豊かな人は、細心の注意を払って資産や投資を管理しているのに対して、裕福でない人は無駄なものを買って、借金に陥っています。

近代の時間

時間が重要になったのは最近のことらしくタイムトラベラーが中世の村で「今は何年ですか?」と聞くと、村人はおかしな格好と訳の分からない質問に面食らうという例えがあり、漫画とかでそういう場面を見るけど、これからはそういう視点でも見れると思い楽しみです。

時間の重要性がよく分かる例でニュースでは戦争勃発よりも先に時刻のアナウンスがあると聞き、確かにその通りで気づかない間に時間にとても依存していることがよく分かりました。

そして、今この瞬間も時計を気にして生きていることにも気づきました。

近代社会の唯一の特徴は、その絶え間ない変化らしく、面白い発想だと思いました。

私たちは何を望みたいのか

文明は人間を幸福にしたのかという問いに対して、幸福度の測り方の定義から始まり、幸福は主観的感情によるものだとして、アンケートを取る方法があり、これは自然に思えたのですが、他に化学物質によるものと考えて、何か人を物質とみなす方向の考え方もあり、これは興味深かったのですが、どことなく寂しい感じがしました。

人生の意義についても書かれており、そこではまた仏教が出てきたりして、色々繋がっている部分はあるんだなあと思いました。

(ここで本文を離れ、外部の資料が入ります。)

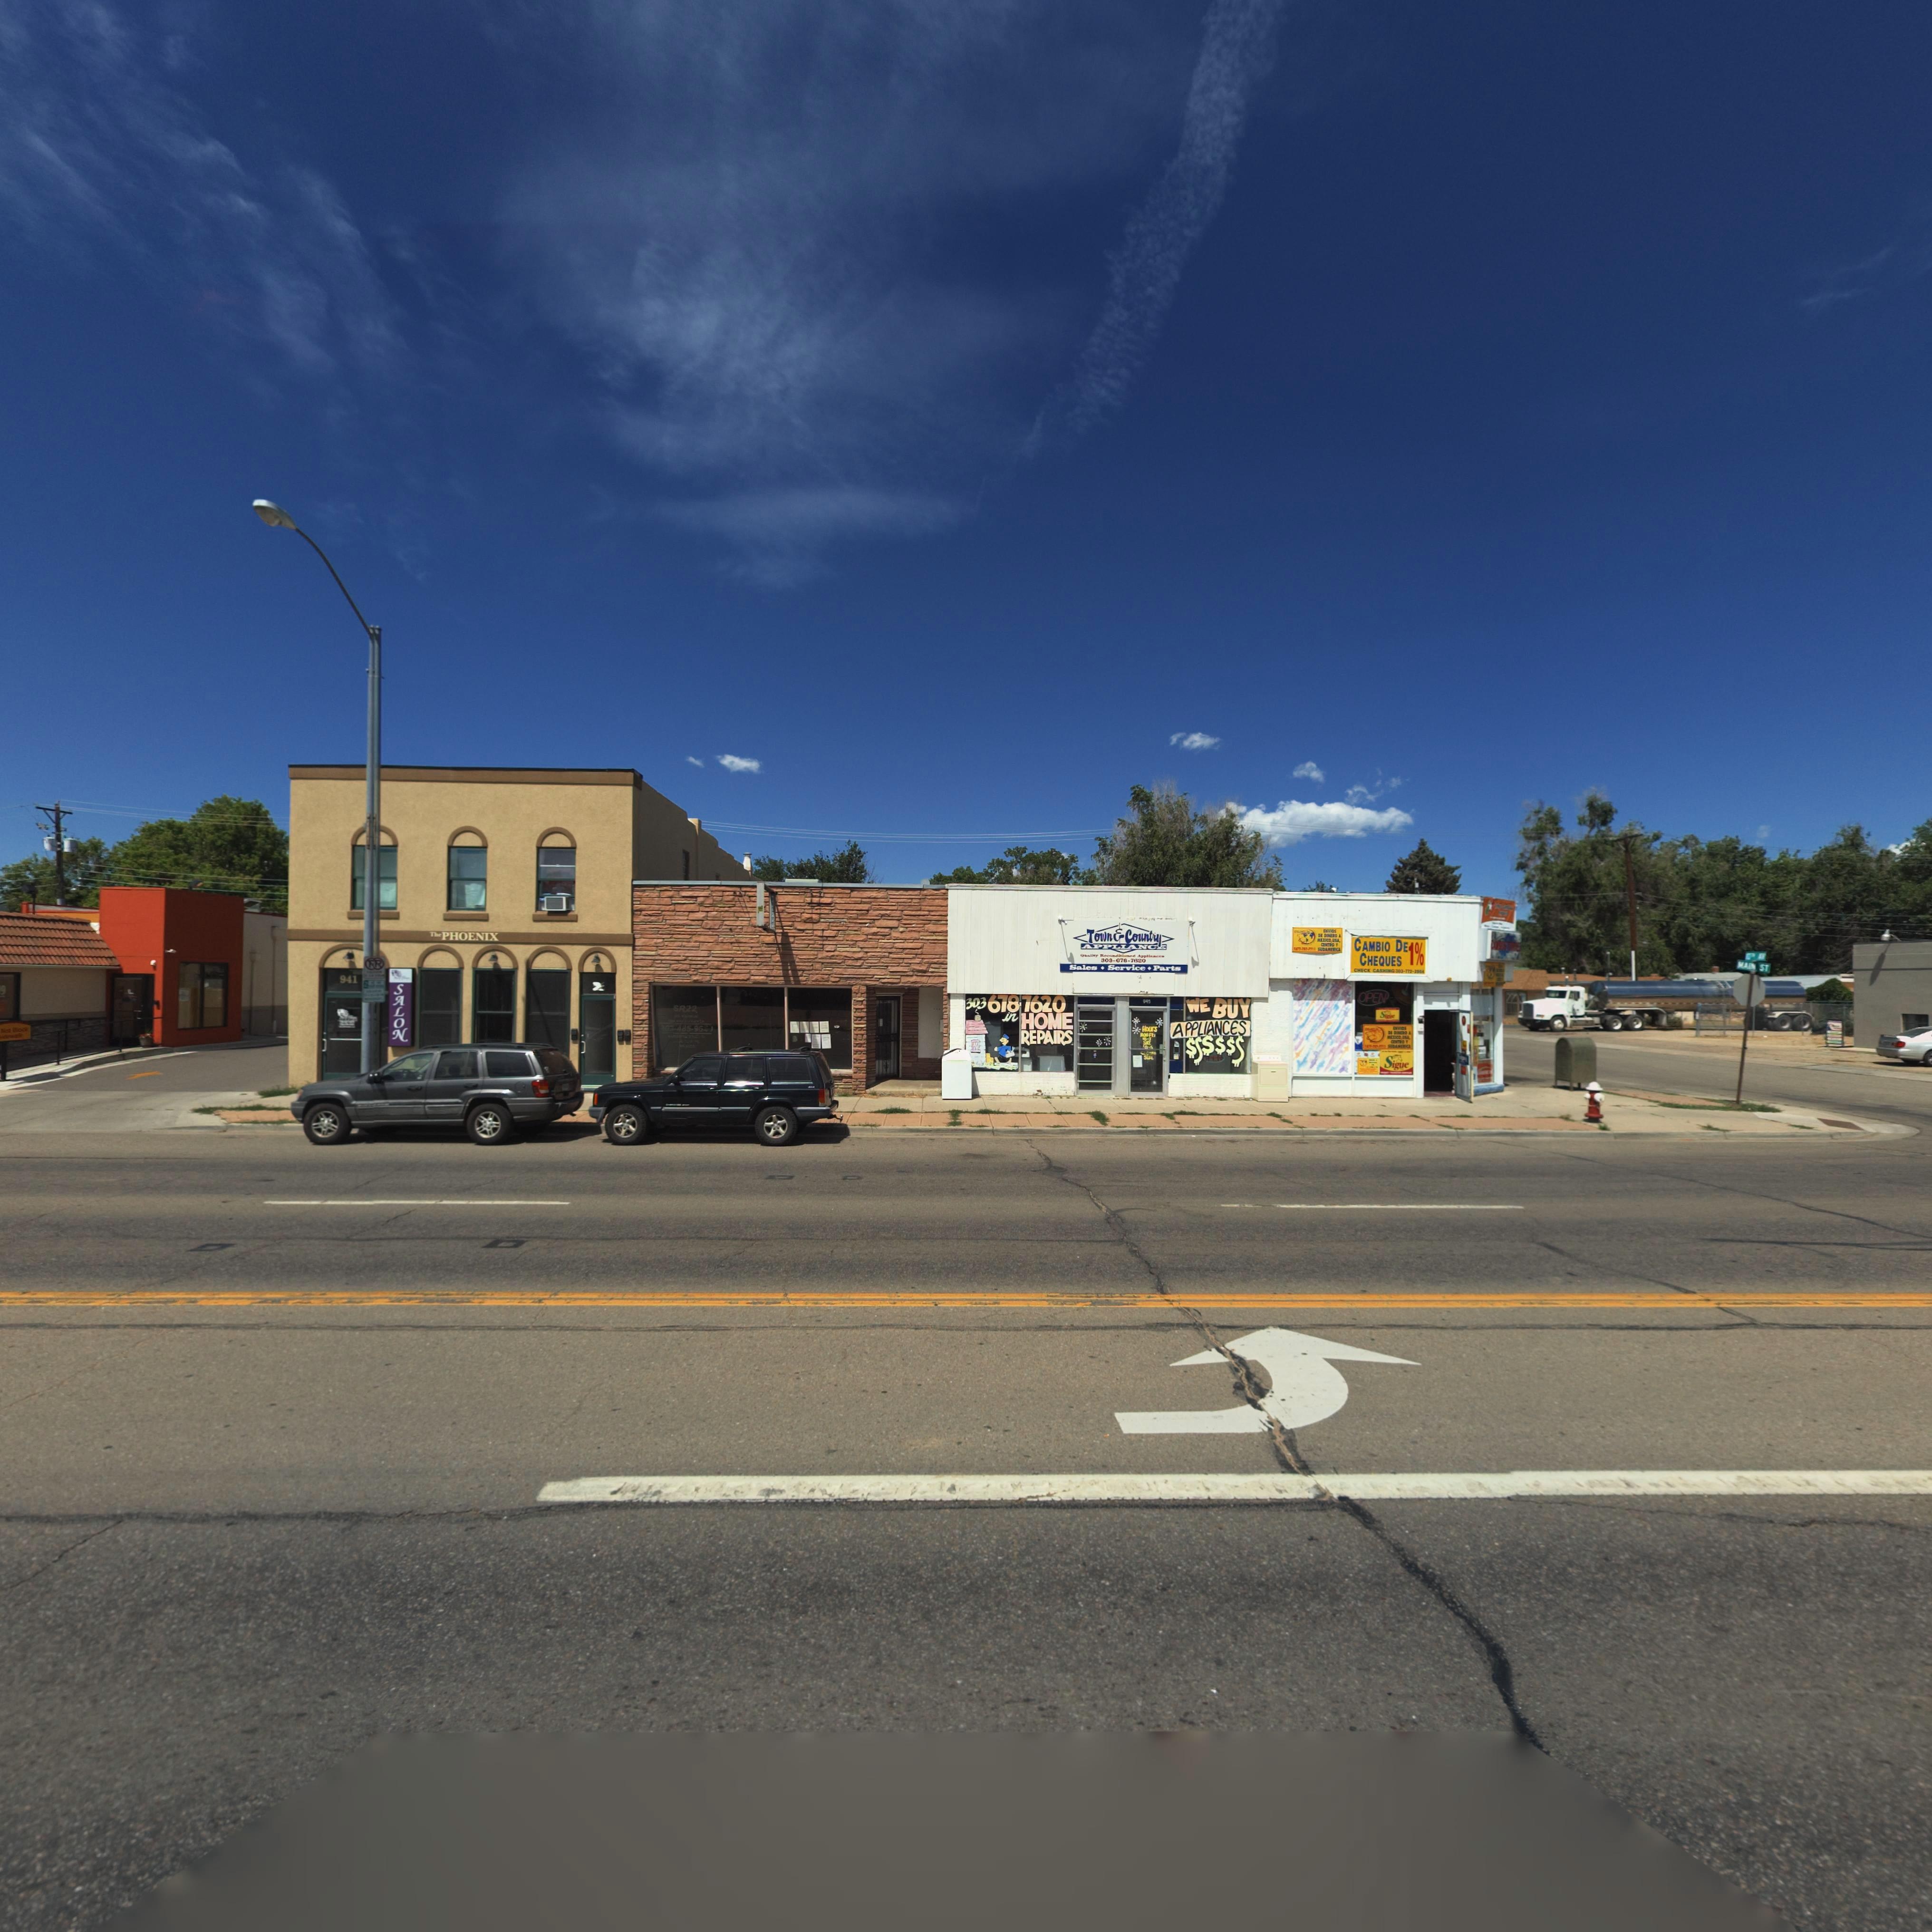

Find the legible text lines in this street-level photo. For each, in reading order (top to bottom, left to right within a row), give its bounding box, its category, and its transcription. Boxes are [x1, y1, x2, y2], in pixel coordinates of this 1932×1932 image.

最後に超ホモ・サピエンスの時代へというテーマでネアンデルタール人の復活やマンモス復活(実現まですぐらしい)、バイオニック生命体の話などとても面白い話がたくさんありました。

どれも倫理的な課題があると思いますが、好奇心と、人の寿命を延ばしたり、救ったりすることとつながっているらしく、止められないらしいです。

私たちができるのは科学が進もうとしている方向に影響を与えることで、重要なのは「私たちは何を望みたいのか」になるみたいです。


Keitaro Yamaguchi

ケイタロです. うどん・寿司・天ぷらが好きです.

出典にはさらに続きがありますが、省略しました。